Redaktion: Und glauben Sie, dass man die Österreicher auch zum Haischutz animieren kann?

H.W.: Viele Österreicher lieben das Meer und verbringen dort ihren Urlaub. Wir haben das Glück in einem der reichsten Länder mit der höchsten Lebensqualität zu leben und sind uns dieses Privilegs im Alltag gar nicht bewusst. Wir sollen daher auch über den Tellerrand unsere Landes hinausschauen und Verantwortung dafür übernehmen was global zur Zeit mit unserm Planeten, mit der Umweltzerstörung generell, passiert. Das sind wir unserem Glück eigentlich schuldig.

Redaktion: Hauptberuflich arbeiten Sie ja im Management eines bekannten Elektronikkonzerns (Anm.: ABB). Was hat Sie motiviert, sich neben Ihrem durchaus fordernden Beruf auch noch ehrenamtlich um den Haischutz zu kümmern?

H.W.: Ich bin der Vater von drei Kindern und fürchte, unsere Kinder und Enkeln werden uns eines Tages fragen, warum wir damals nichts dagegen getan haben, als die Zerstörung der Ökologie unsere Welt so rasend vorangeschritten ist.

Redaktion: Und warum bemühen Sie sich gerade um den Schutz von Haien und nicht um irgendwelche anderen Tiere?
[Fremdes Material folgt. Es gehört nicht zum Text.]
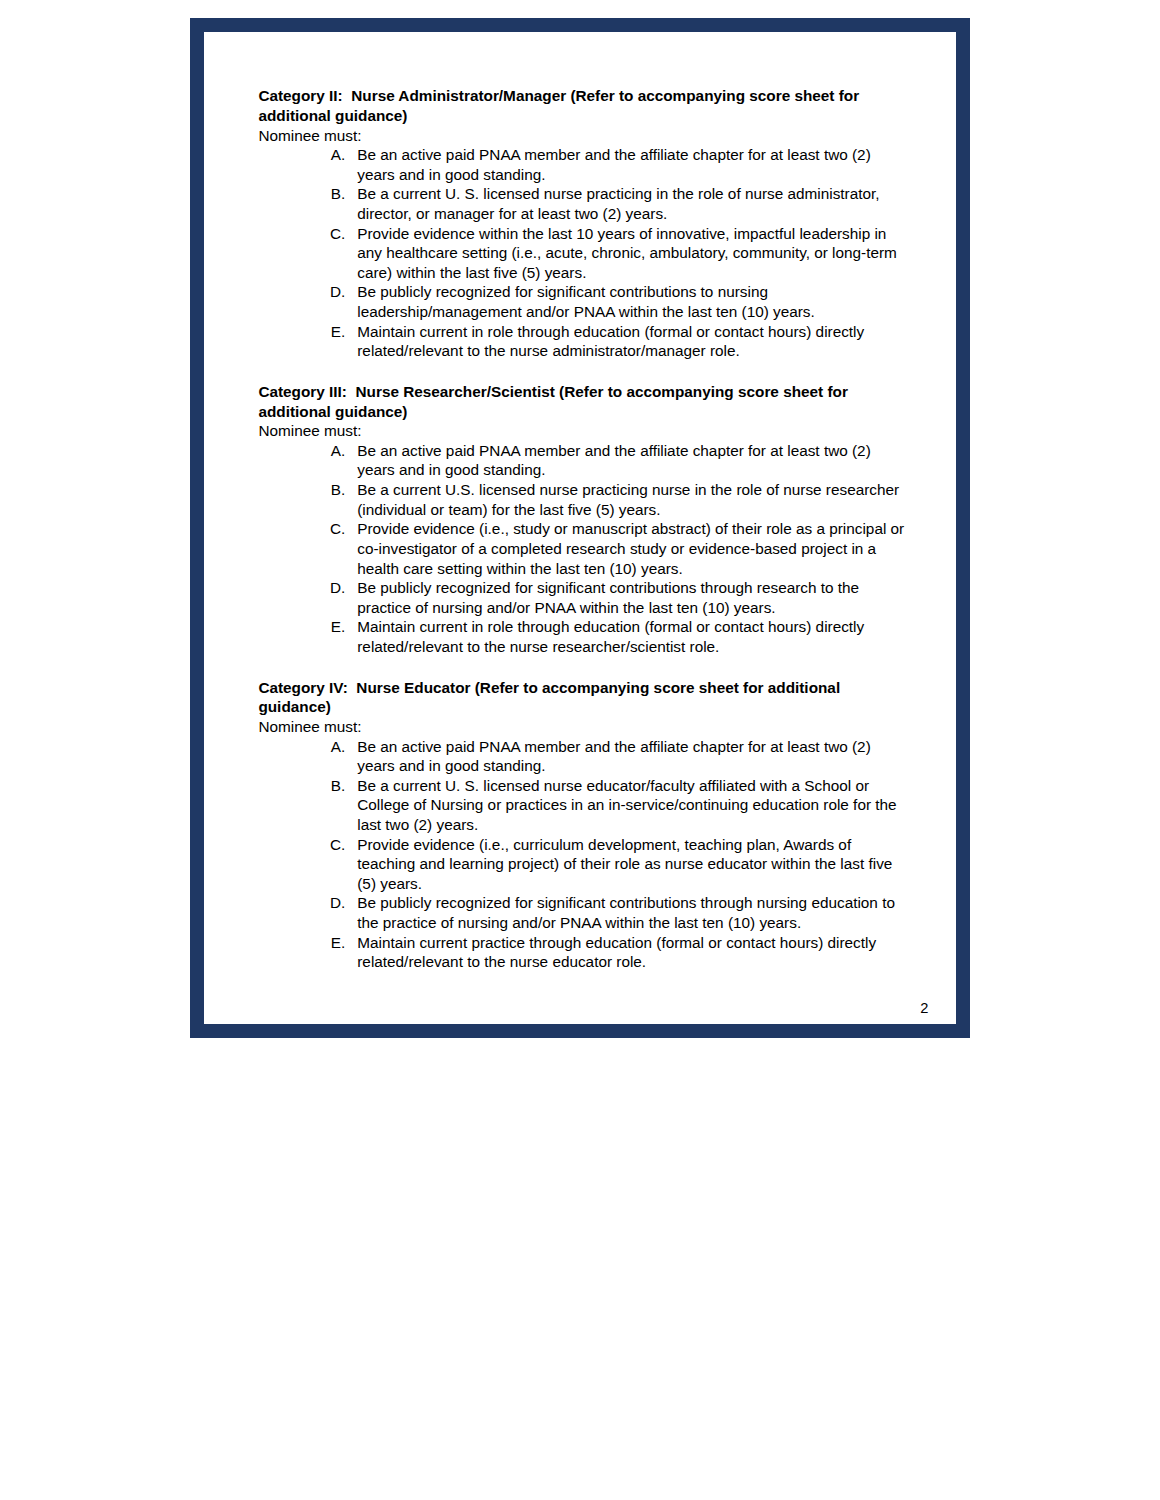Category II: Nurse Administrator/Manager (Refer to accompanying score sheet for additional guidance)
Nominee must:
Be an active paid PNAA member and the affiliate chapter for at least two (2) years and in good standing.
Be a current U. S. licensed nurse practicing in the role of nurse administrator, director, or manager for at least two (2) years.
Provide evidence within the last 10 years of innovative, impactful leadership in any healthcare setting (i.e., acute, chronic, ambulatory, community, or long-term care) within the last five (5) years.
Be publicly recognized for significant contributions to nursing leadership/management and/or PNAA within the last ten (10) years.
Maintain current in role through education (formal or contact hours) directly related/relevant to the nurse administrator/manager role.
Category III: Nurse Researcher/Scientist (Refer to accompanying score sheet for additional guidance)
Nominee must:
Be an active paid PNAA member and the affiliate chapter for at least two (2) years and in good standing.
Be a current U.S. licensed nurse practicing nurse in the role of nurse researcher (individual or team) for the last five (5) years.
Provide evidence (i.e., study or manuscript abstract) of their role as a principal or co-investigator of a completed research study or evidence-based project in a health care setting within the last ten (10) years.
Be publicly recognized for significant contributions through research to the practice of nursing and/or PNAA within the last ten (10) years.
Maintain current in role through education (formal or contact hours) directly related/relevant to the nurse researcher/scientist role.
Category IV: Nurse Educator (Refer to accompanying score sheet for additional guidance)
Nominee must:
Be an active paid PNAA member and the affiliate chapter for at least two (2) years and in good standing.
Be a current U. S. licensed nurse educator/faculty affiliated with a School or College of Nursing or practices in an in-service/continuing education role for the last two (2) years.
Provide evidence (i.e., curriculum development, teaching plan, Awards of teaching and learning project) of their role as nurse educator within the last five (5) years.
Be publicly recognized for significant contributions through nursing education to the practice of nursing and/or PNAA within the last ten (10) years.
Maintain current practice through education (formal or contact hours) directly related/relevant to the nurse educator role.
2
H.W.: Im Gegensatz zu anderen Tierarten wie Wale, Robben, Tiger und Co. haben Haie in der Öffentlichkeit keine Lobby. Die Öffentlichkeit schreit nicht auf, obwohl jährlich 200 Millionen Haie von Menschen abgeschlachtet werden und sie akut vom Aussterben bedroht sind. Doch gerade Haie nehmen im größten Ökosystem unseres Planeten, den Ozeanen, eine Schlüsselstellung ein, da diese Tiere an der Spitze der Nahrungskette stehen. Die Ausrottung der Haie hat unabsehbare Folgen für die komplexen Zusammenhänge im Lebensraum Meer, ein totaler Zusammenbruch wird von vielen Wissenschaftlern befürchtet. Auch wir Menschen sind von dem marinen Ökosystem völlig abhängig, denn der Sauerstoff den wir mit jedem Atemzug einatmen wird großteils von den Algen in den Oberflächenschicht der Meere abgegeben.

Und genau da sehen wir unsere Hauptaufgabe bei SHARKPROJECT Austria: Die Information der Öffentlichkeit über die katastrophale, von uns Menschen verursachte Situation der Haie und die Folgen daraus für uns alle.

Redaktion: Wir bedanken uns für das Gespräch und wünschen SHARKPROJECT Austria alles Gute für die Zukunft.